**WHAT THE TASK REQUIRES:** Restate word for word the lines of the entries below, starting with the line that holds "Table 2: AP" and ending with the line that holds "Fig. 2  Algorithm of processing", and no others.

**DATA SUPPLIED:**
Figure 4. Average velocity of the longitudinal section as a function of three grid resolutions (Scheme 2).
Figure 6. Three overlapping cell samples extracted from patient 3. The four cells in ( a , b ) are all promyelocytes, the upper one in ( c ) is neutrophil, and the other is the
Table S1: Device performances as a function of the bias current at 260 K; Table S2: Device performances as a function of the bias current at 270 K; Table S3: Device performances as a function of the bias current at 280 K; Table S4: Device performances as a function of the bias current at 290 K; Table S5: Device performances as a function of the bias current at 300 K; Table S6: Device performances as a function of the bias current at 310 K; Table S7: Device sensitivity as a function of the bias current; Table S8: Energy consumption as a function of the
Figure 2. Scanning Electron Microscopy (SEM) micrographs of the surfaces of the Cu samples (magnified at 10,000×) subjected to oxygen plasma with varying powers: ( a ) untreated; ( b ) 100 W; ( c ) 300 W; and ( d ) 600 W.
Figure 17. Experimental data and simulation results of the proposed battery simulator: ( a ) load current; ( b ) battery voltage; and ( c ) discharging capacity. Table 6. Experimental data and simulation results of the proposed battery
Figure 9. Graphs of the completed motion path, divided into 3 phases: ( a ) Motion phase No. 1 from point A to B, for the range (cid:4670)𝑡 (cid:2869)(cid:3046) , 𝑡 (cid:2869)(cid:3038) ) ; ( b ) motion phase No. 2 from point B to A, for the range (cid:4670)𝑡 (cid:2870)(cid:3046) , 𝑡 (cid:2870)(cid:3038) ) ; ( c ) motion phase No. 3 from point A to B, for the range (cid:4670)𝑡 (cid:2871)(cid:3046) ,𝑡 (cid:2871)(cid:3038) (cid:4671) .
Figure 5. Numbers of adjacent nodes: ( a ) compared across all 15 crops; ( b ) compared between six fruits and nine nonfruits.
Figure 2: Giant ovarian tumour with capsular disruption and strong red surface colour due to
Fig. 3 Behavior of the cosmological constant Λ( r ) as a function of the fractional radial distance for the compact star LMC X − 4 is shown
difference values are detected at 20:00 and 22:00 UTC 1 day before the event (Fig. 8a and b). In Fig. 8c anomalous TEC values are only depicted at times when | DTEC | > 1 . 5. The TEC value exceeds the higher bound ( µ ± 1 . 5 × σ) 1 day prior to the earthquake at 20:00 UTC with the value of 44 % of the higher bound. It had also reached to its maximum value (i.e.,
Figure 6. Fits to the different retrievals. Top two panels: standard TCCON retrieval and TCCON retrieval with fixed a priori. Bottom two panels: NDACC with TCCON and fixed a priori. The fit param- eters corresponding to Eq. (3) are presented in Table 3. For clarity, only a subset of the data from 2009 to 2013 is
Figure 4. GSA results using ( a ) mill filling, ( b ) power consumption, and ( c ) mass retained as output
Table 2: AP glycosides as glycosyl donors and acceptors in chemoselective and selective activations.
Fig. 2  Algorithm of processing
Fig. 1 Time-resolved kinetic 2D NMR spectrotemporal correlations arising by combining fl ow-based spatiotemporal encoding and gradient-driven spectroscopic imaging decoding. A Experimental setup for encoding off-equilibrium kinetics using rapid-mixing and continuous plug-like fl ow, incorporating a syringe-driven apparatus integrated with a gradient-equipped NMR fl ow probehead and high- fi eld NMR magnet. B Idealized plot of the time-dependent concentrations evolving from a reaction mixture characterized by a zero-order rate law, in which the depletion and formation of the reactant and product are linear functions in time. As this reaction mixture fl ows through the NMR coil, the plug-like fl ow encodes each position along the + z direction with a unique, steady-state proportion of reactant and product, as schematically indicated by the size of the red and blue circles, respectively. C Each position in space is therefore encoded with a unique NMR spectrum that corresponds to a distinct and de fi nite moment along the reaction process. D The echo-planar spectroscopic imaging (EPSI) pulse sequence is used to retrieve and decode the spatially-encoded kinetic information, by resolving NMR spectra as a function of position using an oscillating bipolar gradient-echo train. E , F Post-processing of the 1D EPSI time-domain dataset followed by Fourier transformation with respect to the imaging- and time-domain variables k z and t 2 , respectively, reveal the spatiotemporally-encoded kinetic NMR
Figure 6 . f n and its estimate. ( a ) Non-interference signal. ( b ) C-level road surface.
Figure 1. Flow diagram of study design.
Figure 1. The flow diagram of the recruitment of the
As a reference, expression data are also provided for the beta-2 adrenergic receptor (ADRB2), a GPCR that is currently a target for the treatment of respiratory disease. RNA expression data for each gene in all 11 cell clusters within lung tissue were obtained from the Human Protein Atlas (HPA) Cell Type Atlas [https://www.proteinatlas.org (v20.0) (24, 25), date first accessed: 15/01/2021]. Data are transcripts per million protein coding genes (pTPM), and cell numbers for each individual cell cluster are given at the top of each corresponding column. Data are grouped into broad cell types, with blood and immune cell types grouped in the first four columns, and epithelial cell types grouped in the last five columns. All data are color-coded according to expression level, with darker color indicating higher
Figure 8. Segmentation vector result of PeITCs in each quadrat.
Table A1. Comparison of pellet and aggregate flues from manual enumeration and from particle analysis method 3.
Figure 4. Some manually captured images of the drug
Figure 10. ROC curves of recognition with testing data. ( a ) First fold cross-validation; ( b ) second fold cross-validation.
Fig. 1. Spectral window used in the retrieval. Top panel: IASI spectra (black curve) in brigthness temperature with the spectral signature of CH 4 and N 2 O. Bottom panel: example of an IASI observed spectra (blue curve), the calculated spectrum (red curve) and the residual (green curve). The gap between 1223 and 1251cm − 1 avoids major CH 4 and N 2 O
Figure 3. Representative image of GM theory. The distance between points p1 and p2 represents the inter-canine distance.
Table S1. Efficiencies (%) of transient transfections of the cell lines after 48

**REPLY:**
Table 2: AP glycosides as glycosyl donors and acceptors in chemoselective and selective activations.
Fig. 2  Algorithm of processing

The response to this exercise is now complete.